While the plant — and other existing “joint venture” plants in nearby states — will primarily supply EV batteries for GM vehicles, the company argues the plants’ workers should not be part of the same national contract because they’re technically owned by separate companies.
The UAW and some members of Congress disagree. U.S. Sen. Sherrod Brown (D-Ohio) called the company’s argument “excuses from a bunch of overpaid, out-of-touch executives.”
Stellantis is also building a “joint venture” battery plant with Samsung SDI in Kokomo. Gary Quirk, the UAW Local 685 president, said he plans to work to unionize the plant once it's up and running in 2027.
“They have to be up to the same wages and things that we're used to now,” he said. “I mean, we cannot go to the bottom. Some of your battery plants are $16 an hour. And in seven years you get $21 an hour.”

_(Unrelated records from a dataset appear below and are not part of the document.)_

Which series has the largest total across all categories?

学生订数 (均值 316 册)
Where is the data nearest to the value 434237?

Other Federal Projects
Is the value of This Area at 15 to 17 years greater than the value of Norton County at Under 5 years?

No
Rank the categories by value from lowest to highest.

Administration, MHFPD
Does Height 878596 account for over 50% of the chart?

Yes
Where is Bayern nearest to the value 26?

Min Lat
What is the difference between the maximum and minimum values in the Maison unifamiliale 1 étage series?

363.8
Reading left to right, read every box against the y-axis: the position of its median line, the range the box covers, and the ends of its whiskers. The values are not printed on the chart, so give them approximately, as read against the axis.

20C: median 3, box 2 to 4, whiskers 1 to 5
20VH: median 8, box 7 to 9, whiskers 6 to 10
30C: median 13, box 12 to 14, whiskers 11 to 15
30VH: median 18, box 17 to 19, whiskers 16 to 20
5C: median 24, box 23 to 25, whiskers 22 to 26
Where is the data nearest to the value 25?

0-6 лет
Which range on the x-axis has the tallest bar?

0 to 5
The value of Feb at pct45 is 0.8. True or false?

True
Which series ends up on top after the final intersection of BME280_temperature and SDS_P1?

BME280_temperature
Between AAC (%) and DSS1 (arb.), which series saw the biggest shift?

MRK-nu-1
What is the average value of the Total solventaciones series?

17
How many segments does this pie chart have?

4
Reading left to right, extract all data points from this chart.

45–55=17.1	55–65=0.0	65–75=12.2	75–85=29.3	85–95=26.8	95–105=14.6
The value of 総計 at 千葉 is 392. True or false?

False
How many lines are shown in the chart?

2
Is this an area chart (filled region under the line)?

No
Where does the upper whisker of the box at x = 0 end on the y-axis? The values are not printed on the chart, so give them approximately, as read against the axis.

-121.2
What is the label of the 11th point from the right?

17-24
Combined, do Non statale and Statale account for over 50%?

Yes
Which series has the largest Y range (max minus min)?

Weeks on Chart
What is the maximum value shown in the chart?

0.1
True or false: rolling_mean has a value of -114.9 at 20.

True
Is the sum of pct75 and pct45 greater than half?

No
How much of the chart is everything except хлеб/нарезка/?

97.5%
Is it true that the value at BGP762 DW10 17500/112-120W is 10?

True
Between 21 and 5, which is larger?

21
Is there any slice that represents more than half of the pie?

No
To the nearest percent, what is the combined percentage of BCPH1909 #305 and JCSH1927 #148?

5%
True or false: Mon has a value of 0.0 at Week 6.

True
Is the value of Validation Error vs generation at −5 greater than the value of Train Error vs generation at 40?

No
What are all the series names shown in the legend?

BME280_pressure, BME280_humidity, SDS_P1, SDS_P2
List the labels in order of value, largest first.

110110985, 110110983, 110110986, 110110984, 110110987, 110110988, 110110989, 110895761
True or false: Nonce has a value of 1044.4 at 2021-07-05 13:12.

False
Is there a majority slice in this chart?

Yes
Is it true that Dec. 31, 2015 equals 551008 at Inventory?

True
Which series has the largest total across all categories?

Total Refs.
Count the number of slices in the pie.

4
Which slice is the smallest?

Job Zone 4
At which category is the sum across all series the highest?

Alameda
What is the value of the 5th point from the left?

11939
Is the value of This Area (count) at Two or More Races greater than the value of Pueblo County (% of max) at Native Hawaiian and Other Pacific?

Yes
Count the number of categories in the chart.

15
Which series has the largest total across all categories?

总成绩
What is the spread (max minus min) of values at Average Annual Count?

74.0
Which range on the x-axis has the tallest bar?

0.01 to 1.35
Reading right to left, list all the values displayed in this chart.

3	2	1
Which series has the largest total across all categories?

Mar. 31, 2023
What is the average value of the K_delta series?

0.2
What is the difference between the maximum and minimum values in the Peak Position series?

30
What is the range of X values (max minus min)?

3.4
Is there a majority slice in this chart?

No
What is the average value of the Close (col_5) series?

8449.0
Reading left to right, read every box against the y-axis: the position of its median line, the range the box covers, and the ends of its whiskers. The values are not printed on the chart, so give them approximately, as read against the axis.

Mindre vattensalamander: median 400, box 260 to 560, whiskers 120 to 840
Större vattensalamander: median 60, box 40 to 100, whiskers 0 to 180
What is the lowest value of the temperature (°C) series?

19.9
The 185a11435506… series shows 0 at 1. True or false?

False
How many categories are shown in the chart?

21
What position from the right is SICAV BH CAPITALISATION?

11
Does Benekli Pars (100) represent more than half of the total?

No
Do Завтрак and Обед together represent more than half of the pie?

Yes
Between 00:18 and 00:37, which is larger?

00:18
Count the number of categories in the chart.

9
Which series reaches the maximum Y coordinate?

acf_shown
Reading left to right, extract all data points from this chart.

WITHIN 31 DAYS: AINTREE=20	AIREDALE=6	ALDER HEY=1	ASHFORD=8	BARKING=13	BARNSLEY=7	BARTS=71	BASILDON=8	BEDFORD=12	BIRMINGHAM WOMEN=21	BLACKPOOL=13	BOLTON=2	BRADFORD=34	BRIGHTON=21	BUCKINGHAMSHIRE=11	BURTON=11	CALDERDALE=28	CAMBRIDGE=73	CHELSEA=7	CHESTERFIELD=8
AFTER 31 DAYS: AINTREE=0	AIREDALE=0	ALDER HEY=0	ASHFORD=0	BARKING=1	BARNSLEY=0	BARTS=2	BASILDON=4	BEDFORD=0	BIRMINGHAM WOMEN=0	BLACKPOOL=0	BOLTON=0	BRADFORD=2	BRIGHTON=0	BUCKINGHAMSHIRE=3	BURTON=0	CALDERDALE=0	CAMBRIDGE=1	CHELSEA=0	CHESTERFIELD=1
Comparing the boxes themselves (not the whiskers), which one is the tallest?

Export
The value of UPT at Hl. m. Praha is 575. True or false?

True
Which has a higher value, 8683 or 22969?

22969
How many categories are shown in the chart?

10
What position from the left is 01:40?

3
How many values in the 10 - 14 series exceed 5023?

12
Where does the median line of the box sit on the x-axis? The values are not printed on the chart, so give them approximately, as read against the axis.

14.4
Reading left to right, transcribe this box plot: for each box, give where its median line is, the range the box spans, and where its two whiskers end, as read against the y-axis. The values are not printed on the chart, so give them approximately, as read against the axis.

In an emailed statement, a spokesperson for Stellantis said “the joint venture with Samsung SDI provides us with access to innovative, high-quality technology that will meet the needs of our customers as we transition to an electrified future. We respect the right of the UAW to organize future hourly employees at our joint venture facilities and believe that those future employees have the right to decide their representational status. The joint venture intends to offer very competitive wages and benefits while making the health and safety of its workforce a top priority.”